12 de dezembro de 2016

Guarani-Kaiowá vivem em área minúscula, rodeados de agronegócios

Cena do documentário 'Martírio', de Vincent Carelli

Por Guilherme Wisnik*


Pude assistir, na programação de filmes da Bienal de São Paulo, encerrada ontem, o documentário "Martírio" (2016), de Vincent Carelli, Ernesto de Carvalho e Tita. Exibido apenas no Festival de Brasília e na Mostra de São Paulo, "Martírio" é um filme que precisa ser visto por todos, dada a sua extrema atualidade e contundência.

O filme retrata a saga dos índios Guarani-Kaiowá em Mato Grosso do Sul, desalojados de suas terras desde há muito tempo, e tidos historicamente como invasores alienígenas em uma região que, supostamente, "sempre" pertenceu às famílias brancas de fazendeiros. Vistos como paraguaios, e portanto estrangeiros, mas fundamentais desde sempre como mão de obra barata nas fazendas de erva-mate, soja e gado, os Guarani-Kaiowá tiveram sua identidade com o lugar suprimida, apagada, e vivem aquartelados em assentamentos minúsculos e saturados, com índices recorde de suicídio, rodeados por um imenso "mar" de agronegócio.

Alguns grupos, porém, não se resignam a essa condição aviltante, e tentam retornar às terras de origem (tekoá), nos chamados acampamentos de reconquista. Ainda que precários, formados por barracos cobertos por plástico à beira de estradas, com seus entornos devastados, e atacados por milícias privadas, os acampamentos são importantíssimos no processo político de reconquista de terras, e de reversão simbólica da invisibilidade dos índios no Estado e, em ponto maior, no Brasil.

Diferentemente de cineastas como Michael Moore, que pesa a mão no discurso ideológico, e edita demais as falas de seus antagonistas, Carelli dá tempo para que seus discursos apareçam. Para o espectador, mergulhado na epopeia trágica desses povos que lutam pacificamente pela dignidade e sobrevivência –o filme tem quase três horas–, a aparição de brancos surge, muitas vezes, como uma incômoda aberração.
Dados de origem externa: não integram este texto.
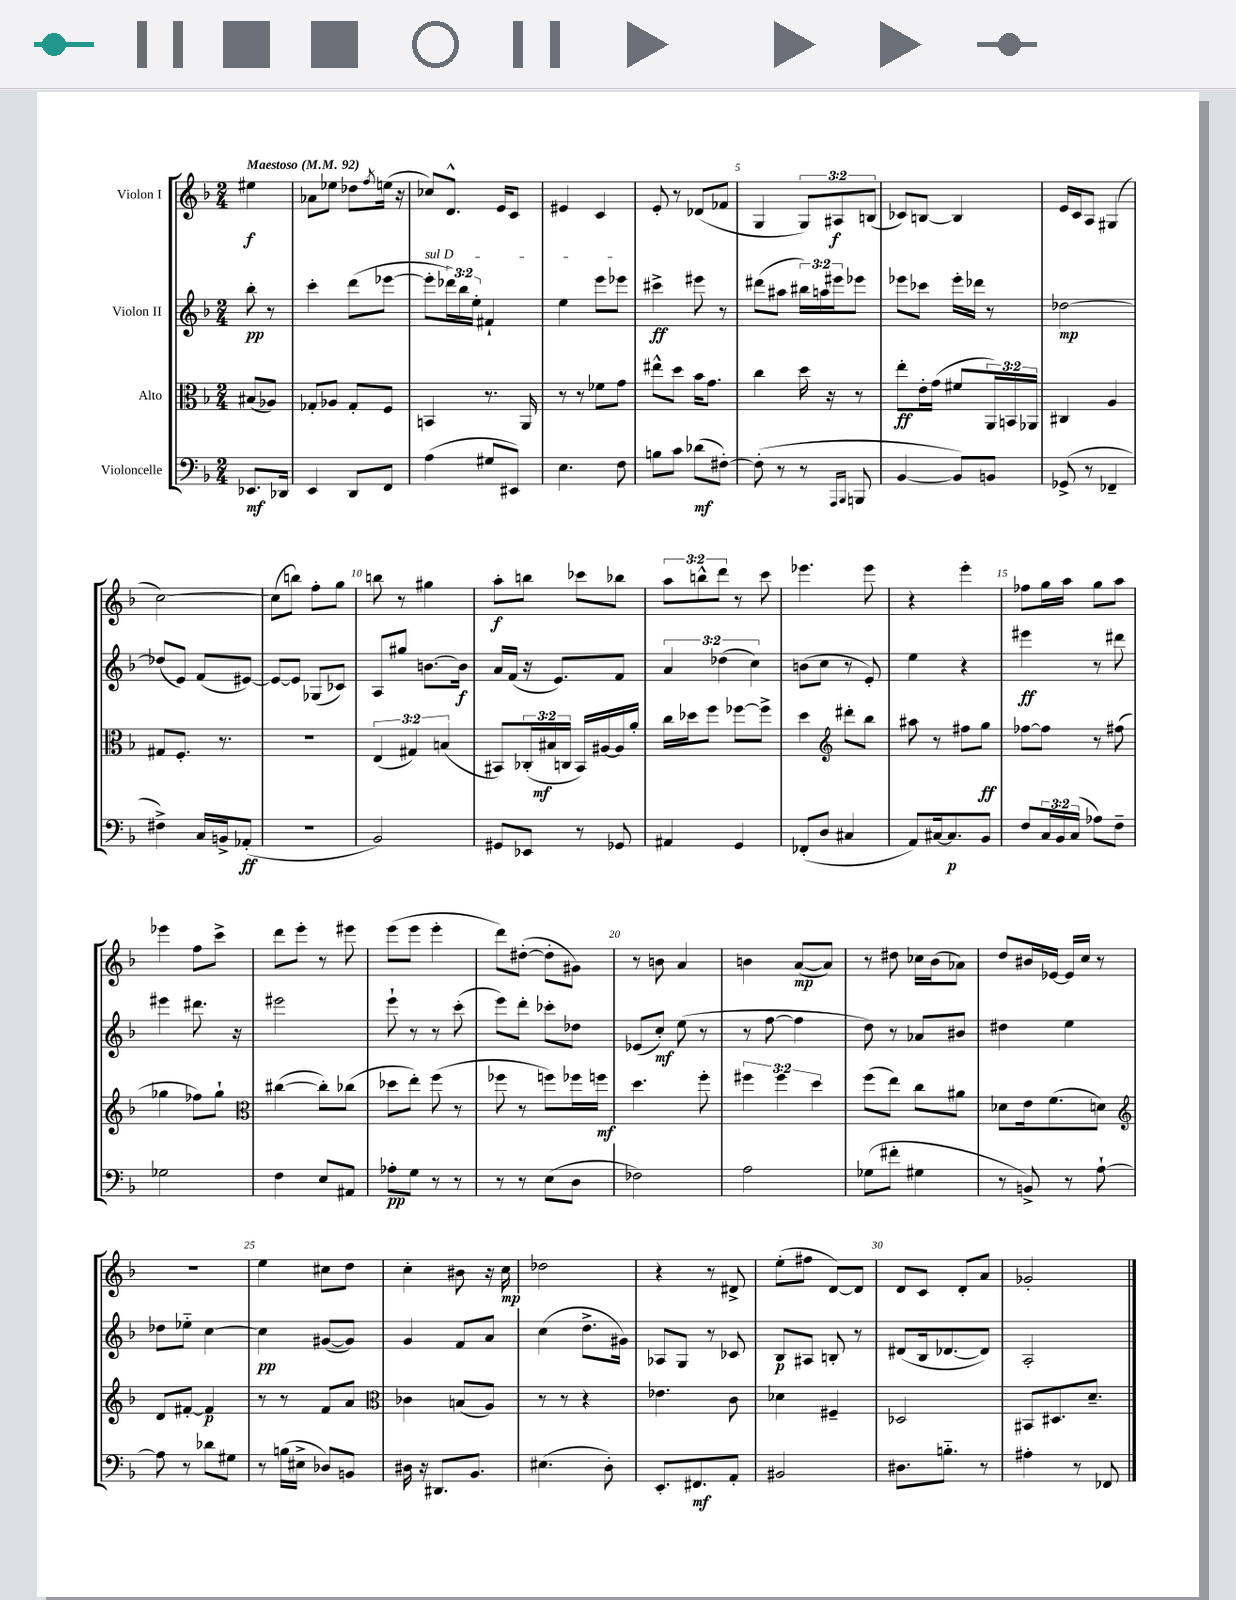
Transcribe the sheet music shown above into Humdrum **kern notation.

**kern	**dynam	**kern	**dynam	**kern	**dynam	**kern	**dynam
*part4	*part4	*part3	*part3	*part2	*part2	*part1	*part1
*staff4	*staff4	*staff3	*staff3	*staff2	*staff2	*staff1	*staff1
*I"Violoncelle	*	*I"Alto	*	*I"Violon II	*	*I"Violon I	*
*clefF4	*	*clefC3	*	*clefG2	*	*clefG2	*
*k[b-]	*	*k[b-]	*	*k[b-]	*	*k[b-]	*
*M2/4	*	*M2/4	*	*M2/4	*	*M2/4	*
*MM92	*	*MM92	*	*MM92	*	*MM92	*
=	=	=	=	=	=	=	=
!	!	!	!	!	!	!LO:TX:a:B:t=Maestoso	!
8.EE-X/L	mf	(8B#X/L	.	8bb-'\	pp	4ee#X\	f
.	.	8A-X/J)	.	8r	.	.	.
16DD-X/Jk	.	.	.	.	.	.	.
=1	=1	=1	=1	=1	=1	=1	=1
4EE/	.	8G-X'/L	.	4ccc'\	.	8a-X\L	.
.	.	8A-X/J	.	.	.	8ee-X\J	.
8DD/L	.	8G-'/L	.	(8ddd\L	.	8dd-X\L	.
.	.	.	.	.	.	8qff/	.
8FF/J	.	8F/J	.	[8eee-X\J	.	(16een\Jk	.
.	.	.	.	.	.	16r	.
=2	=2	=2	=2	=2	=2	=2	=2
!	!	!	!	!LO:TX:a:i:t=sul D	!	!	!
(4A\	.	4BBn/	.	8eee-'\L]	.	8cc-X/L)	.
.	.	.	.	24ddd-X\L)	.	8.d^^/J	.
.	.	.	.	24bb-\	.	.	.
.	.	.	.	24ee'\JJ	.	.	.
8G#X/L	.	8.r	.	4f#X`/	.	.	.
.	.	.	.	.	.	16e/KL	.
8EE#X/J)	.	.	.	.	.	8c/J	.
.	.	16AA/	.	.	.	.	.
=3	=3	=3	=3	=3	=3	=3	=3
4.E\	.	8r	.	4ee\	.	4e#X/	.
.	.	8r	.	.	.	.	.
.	.	8f-X\L	.	8eee\L	.	4c/	.
8F\	.	8g\J	.	8eee-X\J	.	.	.
=4	=4	=4	=4	=4	=4	=4	=4
8Bn\L	.	8ee#X^^\L	.	4ccc#X^\	ff	8e'/	.
8c\J	.	8dd\J	.	.	.	8r	.
(8d-X\L	mf	16b-\KL	.	8eee#X\	.	(8d-X/L	.
.	.	8.g\J	.	.	.	.	.
[8F#X'\J)	.	.	.	8r	.	8f-X/J	.
=5	=5	=5	=5	=5	=5	=5	=5
(8F#'\]	.	4cc\	.	(8ddd#X\L	.	4G/	.
8r	.	.	.	8aa#X\J	.	.	.
8r	.	16dd\	.	24bb#X\LL)	.	12G/L)	.
.	.	.	.	24aan\	.	.	.
.	.	16r	.	.	.	.	.
.	.	.	.	24eee#X\J	.	12A#X/	f
16qqAAA/LL	.	.	.	.	.	.	.
16qqBBB-/JJ	.	.	.	.	.	.	.
8BBBn/	.	8r	.	8eee-X\J	.	.	.
.	.	.	.	.	.	(12Bn/J	.
=6	=6	=6	=6	=6	=6	=6	=6
[4BB-/	.	8ee'\L	ff	8eee-X\L	.	8c-X/L)	.
.	.	16e'\L	.	8ccc-X\J	.	[8Bn/J	.
.	.	(16g\JJ	.	.	.	.	.
8BB-/L])	.	8f#X/L	.	16eee-'\LL	.	4B/]	.
.	.	.	.	16ddd-X\JJ	.	.	.
8BBn/J	.	24AA/L)	.	8r	.	.	.
.	.	24BBn/	.	.	.	.	.
.	.	24AA-X/JJ	.	.	.	.	.
=7	=7	=7	=7	=7	=7	=7	=7
(8GG-X^/	.	4C#X/	.	[2dd-X\	mp	16e/LL	.
.	.	.	.	.	.	16c/J	.
8r	.	.	.	.	.	8A/J	.
4FF-X~/	.	4A/	.	.	.	(4G#X/	.
!!LO:LB:g=z
=8	=8	=8	=8	=8	=8	=8	=8
4F#X^\)	.	8G#X/L	.	(8dd-X/L]	.	[2cc\)	.
.	.	8.F'/J	.	8e/J)	.	.	.
16C/LL	.	.	.	(8f/L	.	.	.
16BBn^/J	.	8.r	.	.	.	.	.
(8AA-X'/J	ff	.	.	[8e#X/J)	.	.	.
=9	=9	=9	=9	=9	=9	=9	=9
2r	.	2r	.	8e#/L_	.	(8cc\L]	.
.	.	.	.	8e#/J]	.	8bbn\J)	.
.	.	.	.	(8G-X/L	.	8ff'\L	.
.	.	.	.	8c-X/J)	.	8gg\J	.
=10	=10	=10	=10	=10	=10	=10	=10
2BB-/)	.	(6E/	.	8A/L	.	8bbn\	.
.	.	.	.	8gg#X/J	.	8r	.
.	.	6G#X/)	.	.	.	.	.
.	.	.	.	[8.bn\L	.	4gg#X\	.
.	.	(6Bn/	.	.	.	.	.
.	.	.	.	16b\Jk]	f	.	.
=11	=11	=11	=11	=11	=11	=11	=11
8GG#X/L	.	8BB#X/L)	.	16a/LL	.	8aa'\L	f
.	.	.	.	(16f/JJ	.	.	.
8EE-X/J	.	(24C-X'/L	.	16r	.	8bbn\J	.
.	.	24B#X/	mf	.	.	.	.
.	.	.	.	8.e/L)	.	.	.
.	.	24Cn/JJ	.	.	.	.	.
8r	.	16BB#/LL)	.	.	.	8ccc-X\L	.
.	.	[16A#X/	.	.	.	.	.
8GG-X/	.	16A#/]	.	8f/J	.	8bb-X\J	.
.	.	16a'/JJ	.	.	.	.	.
=12	=12	=12	=12	=12	=12	=12	=12
4AA#X/	.	16cc\LL	.	6a/	.	12aa\L	.
.	.	16dd-X\J	.	.	.	.	.
.	.	.	.	.	.	12bbn^^\	.
.	.	8ff\J	.	.	.	.	.
.	.	.	.	(6dd-X\	.	12ddd\J	.
4GG/	.	[8ff-X\L	.	.	.	8r	.
.	.	.	.	6cc\)	.	.	.
.	.	8ff-^\J]	.	.	.	8ccc\	.
=13	=13	=13	=13	=13	=13	=13	=13
(8FF-X'/L	.	4dd\	.	(8bn\L	.	4.eee-X\	.
8D/J	.	.	.	8cc\J	.	.	.
*	*	*clefG2	*	*	*	*	*
4C#X/	.	8ddd#X'\L	.	8r	.	.	.
.	.	8bb-\J	.	8e'/)	.	8eee-\	.
=14	=14	=14	=14	=14	=14	=14	=14
8AA/L)	.	8aa#X\	.	4ee\	.	4r	.
[16C#X/k	.	8r	.	.	.	.	.
8.C#/]	p	.	.	.	.	.	.
.	.	8ff#X\L	.	4r	.	4eee'\	.
8BB-/J	.	8gg\J	ff	.	.	.	.
=15	=15	=15	=15	=15	=15	=15	=15
8F/L	.	[8ff-X\L	.	4eee#X\	ff	8ff-X\L	.
24C/L	.	8ff-\J]	.	.	.	16gg\L	.
24BB-/	.	.	.	.	.	.	.
.	.	.	.	.	.	16aa\JJ	.
(24C/JJ	.	.	.	.	.	.	.
8A-X\L)	.	8r	.	8r	.	8gg\L	.
8F~\J	.	(8ff#X\	.	8ddd#X\	.	8aa\J	.
!!LO:LB:g=z
=16	=16	=16	=16	=16	=16	=16	=16
2G-X\	.	4gg-X\	.	4eee#X\	.	4eee-X\	.
.	.	8ff-X\L)	.	8.ddd#X\	.	8ff\L	.
.	.	8gg-`\J	.	.	.	8ccc^\J	.
.	.	.	.	16r	.	.	.
=17	=17	=17	=17	=17	=17	=17	=17
*	*	*clefC3	*	*	*	*	*
4F\	.	([4cc#X\	.	2eee#X\	.	8ddd\L	.
.	.	.	.	.	.	8eee'\J	.
8E/L	.	8cc#'\L])	.	.	.	8r	.
8AA#X/J	.	(8cc-X\J	.	.	.	8eee#X\	.
=18	=18	=18	=18	=18	=18	=18	=18
8A-X'\L	pp	8dd-X\L	.	8eee`\	.	(8eee\L	.
8G\J	.	8ee'\J)	.	8r	.	8eee\J	.
8r	.	(8ff\	.	8r	.	4eee'\	.
8r	.	8r	.	(8ccc'\	.	.	.
=19	=19	=19	=19	=19	=19	=19	=19
8r	.	8ff-X\	.	8eee\L)	.	8ddd\L)	.
8r	.	8r	.	8ddd'\J	.	([8dd#X'\J	.
(8E\L	.	8ffn\L)	.	8ccc-X'\L	.	8dd#'\L]	.
8D\J	.	16ff-X\L	.	8dd-X\J	.	8g#X\J)	.
.	.	16ffn\JJ	mf	.	.	.	.
=20	=20	=20	=20	=20	=20	=20	=20
2F-X\)	.	4.dd\	.	(8e-X/L	.	8r	.
.	.	.	.	8cc'/J)	mf	8bn\	.
.	.	.	.	(8ee\	.	4a/	.
.	.	8ff'\	.	8r	.	.	.
=21	=21	=21	=21	=21	=21	=21	=21
2A\	.	6ff#X\	.	8r	.	4bn\	.
.	.	.	.	[8ff\	.	.	.
.	.	6ff#\	.	.	.	.	.
.	.	.	.	4ff\]	.	([8a/L	mp
.	.	6dd\	.	.	.	.	.
.	.	.	.	.	.	8a/J])	.
=22	=22	=22	=22	=22	=22	=22	=22
(8G-X\L	.	(8ff\L	.	8dd\)	.	8r	.
8f#X'\J	.	8ee\J)	.	8r	.	8dd#X\	.
4G#X\	.	8cc\L	.	8a-X/L	.	16cc-X\LL	.
.	.	.	.	.	.	(16b-\J	.
.	.	8a#X\J	.	8b#X/J	.	8a-X\J)	.
=23	=23	=23	=23	=23	=23	=23	=23
8r	.	8d-X\L	.	4dd#X\	.	8dd/L	.
8BBn^/)	.	16e\k	.	.	.	16b#X/L	.
.	.	(8.f\	.	.	.	[16e-X/JJ	.
8r	.	.	.	4ee\	.	16e-/LL]	.
.	.	.	.	.	.	16cc/JJ	.
[8A`\	.	8dn\J)	.	.	.	8r	.
!!LO:LB:g=z
=24	=24	=24	=24	=24	=24	=24	=24
*	*	*clefG2	*	*	*	*	*
8A\]	.	8d/L	.	8dd-X\L	.	2r	.
8r	.	[8f#X'/J	.	8ee-X\J	.	.	.
8d-X\L	.	4f#/]	p	[4cc\	.	.	.
8G#X\J	.	.	.	.	.	.	.
=25	=25	=25	=25	=25	=25	=25	=25
8r	.	8r	.	4cc\]	pp	4ee\	.
(16Bn\LL	.	8r	.	.	.	.	.
16E#X^\JJ	.	.	.	.	.	.	.
8D-X/L)	.	8f/L	.	([8g#X/L	.	8cc#X\L	.
8BBn/J	.	8a/J	.	8g#/J])	.	8dd\J	.
=26	=26	=26	=26	=26	=26	=26	=26
*	*	*clefC3	*	*	*	*	*
16D#X\	.	4c-X\	.	4g/	.	4cc'\	.
16r	.	.	.	.	.	.	.
8.DD#X/L	.	.	.	.	.	.	.
.	.	(8Bn/L	.	8f/L	.	8b#X\	.
8.BB-/J	.	.	.	.	.	.	.
.	.	8A/J)	.	8a/J	.	16r	.
.	.	.	.	.	.	16cc\	mp
=27	=27	=27	=27	=27	=27	=27	=27
(4.E#X\	.	8r	.	(4cc\	.	2dd-X\	.
.	.	8r	.	.	.	.	.
.	.	4r	.	8.dd^\L	.	.	.
8D'\)	.	.	.	.	.	.	.
.	.	.	.	16g#X\Jk)	.	.	.
=28	=28	=28	=28	=28	=28	=28	=28
8.EE'/L	.	4.e-X\	.	8A-X/L	.	4r	.
.	.	.	.	8G/J	.	.	.
8.FF#X/	mf	.	.	.	.	.	.
.	.	.	.	8r	.	8r	.
8AA'/J	.	8c\	.	8c-X/	.	8d#X^/	.
=29	=29	=29	=29	=29	=29	=29	=29
2BB#X/	.	4d-X\	.	8B-/L	p	(8ee'\L	.
.	.	.	.	8A#X/J	.	8ff#X\J	.
.	.	4F#X~/	.	8Bn'/	.	[8d/L)	.
.	.	.	.	8r	.	8d/J]	.
=30	=30	=30	=30	=30	=30	=30	=30
8.D#X\L	.	2D-X/	.	(8d#X/L	.	8d/L	.
.	.	.	.	16B-/k	.	8c/J	.
8.Bn\J	.	.	.	[8.d-X/	.	.	.
.	.	.	.	.	.	8d'/L	.
8r	.	.	.	8d-/J])	.	8a/J	.
=31	=31	=31	=31	=31	=31	=31	=31
4A#X'\	.	8BB#X/L	.	2A'/	.	2g-X'/	.
.	.	8.D#X/	.	.	.	.	.
8r	.	.	.	.	.	.	.
.	.	8.d~/J	.	.	.	.	.
8FF-X/	.	.	.	.	.	.	.
==	==	==	==	==	==	==	==
*-	*-	*-	*-	*-	*-	*-	*-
Em particular, em uma convenção de ruralistas em 2013, a senadora Kátia Abreu, em um discurso inflamado, afirma que "nós", tendo já vencido o MST e o Código Florestal, temos ainda que batalhar contra o último adversário: a "questão indígena". Pois a família brasileira (no caso, de proprietários de terras), feita de sujeitos de bem, que só querem ajudar o desenvolvimento do país, não aguenta mais tanta violência dos índios. O que "nós" queremos, diz ela, é apenas "paz para produzir".

Um forte contraponto a esse teatro de horror e cinismo é dado pelo histórico discurso de Ailton Krenak em 1987, no plenário da Câmara dos Deputados, em defesa da Emenda Popular da União das Nações Indígenas. De terno branco, ele vai pintando o rosto com graxa preta enquanto fala, realizando em ato um ritual de luto e de luta. Comovido, pergunta como um povo que nunca colocou em risco sequer a existência dos animais, e que sempre viveu à revelia de todas as riquezas, pode ser considerado um inimigo dos interesses da nação?

Ao final da sessão, o sentimento é de revolta e tristeza. Se, em 1987, o discurso de Krenak foi importante para garantir avanços na Constituição, hoje vemos muitos desses avanços –sociais, ambientais, culturais– irem para o ralo. Resta-nos, no entanto, adotar a mesma resistência obstinada dos Guarani-Kaiowá, lutando (em luto) com as armas que tivermos contra as forças que pretendem fazer parecer que esses avanços nunca existiram. 

* É professor da Faculdade de Arquitetura e Urbanismo da USP e crítico de arte. Escreve às segundas, a cada duas semanas.